Por isso, os pais e responsáveis devem ficar atentos a sinais incomuns. Alterações visuais, como uma mancha branca na pupila — característica do retinoblastoma —, dores persistentes, caroços, febres inexplicáveis e cansaço excessivo devem motivar a busca por atendimento médico especializado.
Exames e acompanhamento direcionados
Alguns exames são fundamentais para identificar alterações precocemente, especialmente em crianças com síndromes ou condições genéticas.

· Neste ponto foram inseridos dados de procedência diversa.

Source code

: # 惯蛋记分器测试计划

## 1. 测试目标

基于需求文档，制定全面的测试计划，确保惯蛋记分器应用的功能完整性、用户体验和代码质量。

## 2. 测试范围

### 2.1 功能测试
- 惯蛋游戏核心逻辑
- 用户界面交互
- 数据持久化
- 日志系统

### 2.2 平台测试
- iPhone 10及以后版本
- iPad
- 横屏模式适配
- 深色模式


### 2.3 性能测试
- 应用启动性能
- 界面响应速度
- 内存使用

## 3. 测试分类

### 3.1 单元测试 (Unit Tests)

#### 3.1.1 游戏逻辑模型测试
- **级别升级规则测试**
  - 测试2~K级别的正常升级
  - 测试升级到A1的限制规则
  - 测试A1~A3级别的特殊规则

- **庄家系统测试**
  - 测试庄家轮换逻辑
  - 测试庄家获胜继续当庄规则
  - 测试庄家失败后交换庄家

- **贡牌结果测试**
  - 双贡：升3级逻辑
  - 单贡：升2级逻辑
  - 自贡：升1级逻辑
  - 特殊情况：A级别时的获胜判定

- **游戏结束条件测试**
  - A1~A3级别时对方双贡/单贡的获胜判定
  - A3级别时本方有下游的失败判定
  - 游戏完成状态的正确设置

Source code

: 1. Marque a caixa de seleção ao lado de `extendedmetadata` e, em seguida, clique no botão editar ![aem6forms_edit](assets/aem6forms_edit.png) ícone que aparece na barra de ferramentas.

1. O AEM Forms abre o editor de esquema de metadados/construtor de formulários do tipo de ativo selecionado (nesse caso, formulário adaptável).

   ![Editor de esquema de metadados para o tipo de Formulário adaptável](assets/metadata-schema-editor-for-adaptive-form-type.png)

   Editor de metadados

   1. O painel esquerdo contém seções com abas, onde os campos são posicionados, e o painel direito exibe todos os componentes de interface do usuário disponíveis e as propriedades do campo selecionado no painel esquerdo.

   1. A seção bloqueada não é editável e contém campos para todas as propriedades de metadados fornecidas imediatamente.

“Se uma criança apresenta má formação genital, por exemplo, deve ser acompanhada com ultrassom para verificar risco de tumor de Wilms. Já em casos de neurofibromatose, a ressonância magnética é essencial para observar possíveis tumores cerebrais”, orienta Epelman.
Informação salva vidas
O Setembro Dourado reforça a importância de levar informação às famílias para que saibam reconhecer sinais de alerta e buscar ajuda no momento certo.
“O que nós temos de mais avançado atualmente está no conhecimento científico maior. Precisamos de laboratórios preparados para todos os diagnósticos, com base em biologia molecular e testes genéticos. Essa é uma das grandes novidades do momento e leva muita esperança para crianças e adolescentes”, conclui Sidnei Epelman.